In mid September, 28 activists from Greenpeace and two freelance photographers were arrested by the Russian Coast Guard and charged with piracy after two of the activists attempted to scale the Prirazlomnaya platform and adorn it with anti-Arctic drilling banners from their ship, the Arctic Sunrise. Piracy carries with it a 12-year prison sentence in Russia.
Several months of court hearings for the activists, representing 18 different nationalities – and causing logistical headaches and language barriers – wended their way through courtrooms in Murmansk and St. Petersburg while the activists remained in remand prisons.
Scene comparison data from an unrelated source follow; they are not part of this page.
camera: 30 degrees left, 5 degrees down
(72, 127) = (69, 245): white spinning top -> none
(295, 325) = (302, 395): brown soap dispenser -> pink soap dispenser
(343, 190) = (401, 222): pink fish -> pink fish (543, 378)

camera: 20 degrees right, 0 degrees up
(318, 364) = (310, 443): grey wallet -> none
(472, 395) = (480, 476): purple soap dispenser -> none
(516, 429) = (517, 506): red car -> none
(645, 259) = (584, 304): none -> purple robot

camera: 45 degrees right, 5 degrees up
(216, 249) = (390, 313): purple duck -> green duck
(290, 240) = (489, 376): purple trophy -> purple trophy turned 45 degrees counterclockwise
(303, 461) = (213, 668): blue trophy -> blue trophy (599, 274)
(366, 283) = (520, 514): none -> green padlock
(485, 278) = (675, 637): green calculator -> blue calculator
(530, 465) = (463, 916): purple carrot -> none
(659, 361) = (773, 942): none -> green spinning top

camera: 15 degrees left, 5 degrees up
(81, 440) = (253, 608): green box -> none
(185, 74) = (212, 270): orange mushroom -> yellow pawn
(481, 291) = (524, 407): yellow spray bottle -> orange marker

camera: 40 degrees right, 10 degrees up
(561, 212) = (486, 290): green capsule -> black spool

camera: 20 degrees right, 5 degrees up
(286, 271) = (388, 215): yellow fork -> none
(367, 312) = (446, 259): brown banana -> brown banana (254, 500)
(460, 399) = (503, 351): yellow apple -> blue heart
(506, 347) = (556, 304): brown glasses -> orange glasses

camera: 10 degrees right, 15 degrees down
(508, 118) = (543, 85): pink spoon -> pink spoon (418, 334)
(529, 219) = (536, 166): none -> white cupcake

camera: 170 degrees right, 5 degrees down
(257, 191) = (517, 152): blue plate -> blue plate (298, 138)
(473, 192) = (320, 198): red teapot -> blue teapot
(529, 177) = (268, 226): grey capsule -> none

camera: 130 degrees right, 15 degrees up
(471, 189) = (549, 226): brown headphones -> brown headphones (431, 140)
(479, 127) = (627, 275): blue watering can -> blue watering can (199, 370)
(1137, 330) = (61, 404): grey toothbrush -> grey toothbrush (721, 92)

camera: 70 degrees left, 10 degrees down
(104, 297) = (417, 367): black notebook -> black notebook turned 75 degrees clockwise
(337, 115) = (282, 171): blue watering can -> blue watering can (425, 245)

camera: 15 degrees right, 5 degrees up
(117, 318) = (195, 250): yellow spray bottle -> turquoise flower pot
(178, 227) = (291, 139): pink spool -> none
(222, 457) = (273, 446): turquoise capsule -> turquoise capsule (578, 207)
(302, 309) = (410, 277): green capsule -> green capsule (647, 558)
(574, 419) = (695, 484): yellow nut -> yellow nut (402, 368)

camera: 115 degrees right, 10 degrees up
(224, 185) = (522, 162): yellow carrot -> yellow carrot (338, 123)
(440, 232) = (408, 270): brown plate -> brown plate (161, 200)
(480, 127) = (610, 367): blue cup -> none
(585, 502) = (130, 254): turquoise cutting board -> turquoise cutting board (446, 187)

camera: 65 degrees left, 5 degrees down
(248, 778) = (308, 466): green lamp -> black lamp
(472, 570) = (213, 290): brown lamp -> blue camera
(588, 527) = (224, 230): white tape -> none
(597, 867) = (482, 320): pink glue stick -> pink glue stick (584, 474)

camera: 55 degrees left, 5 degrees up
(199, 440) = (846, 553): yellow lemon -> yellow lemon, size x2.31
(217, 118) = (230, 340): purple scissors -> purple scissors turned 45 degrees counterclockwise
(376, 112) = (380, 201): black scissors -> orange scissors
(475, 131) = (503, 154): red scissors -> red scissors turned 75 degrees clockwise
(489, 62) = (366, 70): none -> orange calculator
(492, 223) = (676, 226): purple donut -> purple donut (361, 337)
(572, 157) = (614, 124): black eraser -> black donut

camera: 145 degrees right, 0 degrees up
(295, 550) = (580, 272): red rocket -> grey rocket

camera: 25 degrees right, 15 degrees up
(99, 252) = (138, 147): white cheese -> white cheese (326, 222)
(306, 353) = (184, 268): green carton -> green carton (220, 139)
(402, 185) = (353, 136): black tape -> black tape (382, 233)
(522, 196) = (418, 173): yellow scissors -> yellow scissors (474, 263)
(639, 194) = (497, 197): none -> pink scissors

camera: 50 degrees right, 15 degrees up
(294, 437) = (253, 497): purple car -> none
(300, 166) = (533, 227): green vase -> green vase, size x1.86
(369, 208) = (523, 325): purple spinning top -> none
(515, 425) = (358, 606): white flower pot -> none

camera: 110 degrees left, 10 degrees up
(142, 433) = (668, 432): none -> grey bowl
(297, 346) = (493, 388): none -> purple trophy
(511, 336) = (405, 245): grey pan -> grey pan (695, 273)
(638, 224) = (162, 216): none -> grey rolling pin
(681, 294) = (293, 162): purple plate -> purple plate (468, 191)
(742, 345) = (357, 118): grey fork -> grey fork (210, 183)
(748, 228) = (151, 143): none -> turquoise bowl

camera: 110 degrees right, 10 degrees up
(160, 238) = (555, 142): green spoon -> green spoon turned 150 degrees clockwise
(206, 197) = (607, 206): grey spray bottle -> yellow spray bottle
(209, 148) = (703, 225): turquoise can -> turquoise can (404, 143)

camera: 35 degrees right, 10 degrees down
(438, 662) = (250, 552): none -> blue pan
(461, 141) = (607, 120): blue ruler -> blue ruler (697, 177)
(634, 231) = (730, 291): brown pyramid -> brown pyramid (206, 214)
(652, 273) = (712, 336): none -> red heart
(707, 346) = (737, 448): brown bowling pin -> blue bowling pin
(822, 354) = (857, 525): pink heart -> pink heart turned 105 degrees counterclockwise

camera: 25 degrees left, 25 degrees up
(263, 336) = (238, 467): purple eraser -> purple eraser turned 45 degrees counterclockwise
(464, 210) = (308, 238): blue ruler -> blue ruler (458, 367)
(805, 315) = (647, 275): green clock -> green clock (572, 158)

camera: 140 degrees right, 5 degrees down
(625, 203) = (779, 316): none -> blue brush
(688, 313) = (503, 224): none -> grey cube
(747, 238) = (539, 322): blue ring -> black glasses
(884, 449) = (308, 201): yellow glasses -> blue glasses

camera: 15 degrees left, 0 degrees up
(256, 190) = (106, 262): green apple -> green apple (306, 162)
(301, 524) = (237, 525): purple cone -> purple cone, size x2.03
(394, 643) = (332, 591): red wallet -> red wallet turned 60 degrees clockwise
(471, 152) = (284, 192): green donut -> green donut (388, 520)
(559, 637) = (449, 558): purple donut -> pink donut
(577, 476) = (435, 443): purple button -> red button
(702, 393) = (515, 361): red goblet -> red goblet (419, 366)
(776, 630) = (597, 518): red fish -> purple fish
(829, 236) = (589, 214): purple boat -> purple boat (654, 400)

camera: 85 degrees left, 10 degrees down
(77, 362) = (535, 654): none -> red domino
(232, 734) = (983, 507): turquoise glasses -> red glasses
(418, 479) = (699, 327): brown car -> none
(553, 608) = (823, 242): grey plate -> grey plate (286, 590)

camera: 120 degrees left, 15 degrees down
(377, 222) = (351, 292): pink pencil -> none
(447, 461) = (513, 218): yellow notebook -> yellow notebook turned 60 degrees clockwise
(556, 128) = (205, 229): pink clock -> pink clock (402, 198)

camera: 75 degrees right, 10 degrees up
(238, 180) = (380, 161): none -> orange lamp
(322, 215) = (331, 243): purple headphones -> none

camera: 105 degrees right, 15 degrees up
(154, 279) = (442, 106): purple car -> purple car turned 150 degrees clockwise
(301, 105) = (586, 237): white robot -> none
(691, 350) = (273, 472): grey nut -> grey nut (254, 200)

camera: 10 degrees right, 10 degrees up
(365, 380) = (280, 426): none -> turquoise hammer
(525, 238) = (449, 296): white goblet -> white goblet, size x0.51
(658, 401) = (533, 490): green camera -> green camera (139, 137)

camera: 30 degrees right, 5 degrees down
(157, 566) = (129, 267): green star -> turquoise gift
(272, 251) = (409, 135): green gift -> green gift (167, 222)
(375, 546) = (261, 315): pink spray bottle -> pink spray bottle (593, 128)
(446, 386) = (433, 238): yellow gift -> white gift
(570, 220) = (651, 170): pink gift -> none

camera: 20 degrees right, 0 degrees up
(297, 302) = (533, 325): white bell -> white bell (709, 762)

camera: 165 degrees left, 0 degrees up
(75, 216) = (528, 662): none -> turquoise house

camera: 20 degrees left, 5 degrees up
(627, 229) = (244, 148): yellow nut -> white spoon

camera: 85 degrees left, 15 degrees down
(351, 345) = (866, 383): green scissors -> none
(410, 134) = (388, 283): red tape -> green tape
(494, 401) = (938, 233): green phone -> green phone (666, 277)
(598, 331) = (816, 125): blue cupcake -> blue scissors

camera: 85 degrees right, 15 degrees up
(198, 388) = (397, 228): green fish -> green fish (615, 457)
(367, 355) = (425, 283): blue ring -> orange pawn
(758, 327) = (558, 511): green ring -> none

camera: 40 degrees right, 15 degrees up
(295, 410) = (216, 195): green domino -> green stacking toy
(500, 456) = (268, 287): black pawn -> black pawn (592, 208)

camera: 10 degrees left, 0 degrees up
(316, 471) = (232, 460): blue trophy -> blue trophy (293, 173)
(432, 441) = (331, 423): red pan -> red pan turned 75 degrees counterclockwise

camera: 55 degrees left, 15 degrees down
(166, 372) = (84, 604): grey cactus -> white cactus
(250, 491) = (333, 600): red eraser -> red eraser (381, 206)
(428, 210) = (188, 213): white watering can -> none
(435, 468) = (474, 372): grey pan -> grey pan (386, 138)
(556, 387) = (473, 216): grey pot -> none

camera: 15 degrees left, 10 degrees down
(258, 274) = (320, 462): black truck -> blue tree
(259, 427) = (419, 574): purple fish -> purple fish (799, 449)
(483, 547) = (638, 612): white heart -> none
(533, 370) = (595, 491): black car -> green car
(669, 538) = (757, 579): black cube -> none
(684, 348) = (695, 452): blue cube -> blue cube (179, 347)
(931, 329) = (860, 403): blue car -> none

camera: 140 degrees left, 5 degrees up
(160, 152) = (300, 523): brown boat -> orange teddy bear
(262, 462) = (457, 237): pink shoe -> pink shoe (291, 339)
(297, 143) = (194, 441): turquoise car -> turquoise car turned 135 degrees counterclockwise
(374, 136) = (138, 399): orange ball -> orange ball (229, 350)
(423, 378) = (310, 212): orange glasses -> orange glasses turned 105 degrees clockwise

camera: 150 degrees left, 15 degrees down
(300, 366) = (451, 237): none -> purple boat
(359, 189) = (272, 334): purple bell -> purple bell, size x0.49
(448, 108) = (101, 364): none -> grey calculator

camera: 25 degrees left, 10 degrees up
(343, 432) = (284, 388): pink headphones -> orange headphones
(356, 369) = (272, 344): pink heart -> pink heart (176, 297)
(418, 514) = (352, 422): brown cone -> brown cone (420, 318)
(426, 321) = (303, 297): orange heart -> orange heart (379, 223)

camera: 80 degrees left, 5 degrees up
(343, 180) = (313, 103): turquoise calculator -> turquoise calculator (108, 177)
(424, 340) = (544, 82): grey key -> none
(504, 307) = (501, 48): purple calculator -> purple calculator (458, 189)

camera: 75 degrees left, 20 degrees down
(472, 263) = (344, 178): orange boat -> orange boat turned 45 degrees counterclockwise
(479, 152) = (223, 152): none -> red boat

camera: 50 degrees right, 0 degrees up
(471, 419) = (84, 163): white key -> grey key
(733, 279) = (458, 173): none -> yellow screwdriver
The charges were eventually reduced to “hooliganism” – still a heavy charge in Russia.
In December, the “Arctic 30” as the arrested activists came to be known, were suddenly set free by a vague amnesty that freed several political prisoners, including ex-Yukos head Mikhail Khodorkovsky and the controversial members of the Pussy Riot punk rock collective, Maria Alyokhina and Nadya Tolokonnikova.
Tolokonnikova immediately dismissed the amnesties as a cynical and “cosmetic” effort by Putin to powder over some of Russia’s human rights abuses – and to distract from other ongoing ones – prior to the Sochi Winter Olympic games in February.
Russian authorities are still holding the Arctic Sunrise, AP reported.
The Arctic is too fragile
Environmental groups worldwide, including Bellona and Greenpeace, fiercely oppose oil production in the Arctic because the possibility of spills in such rugged territory would be nearly impossible to clean up.
Gazprom further refuses to publicly disclose what its spill contingencies are, suggesting that it has none.
Environmental groups also worry that adding more oil to the world market from the Arctic, which is estimated to hold in the tens of trillions of cubic meters of gas and oil, will reinforce worldwide addiction to fossil fuel and scuttle efforts toward pursuing renewable and climate friendly energy options – the vast majority of which are deployable.
In a statement Sunday, Greenpeace underscored yet another, but more political reason for the world to turn its back on Russian oil, saying that buying it “increases our dependence on Russian energy firms and only serves to strengthen President Putin’s hand in the geopolitical game he’s playing.”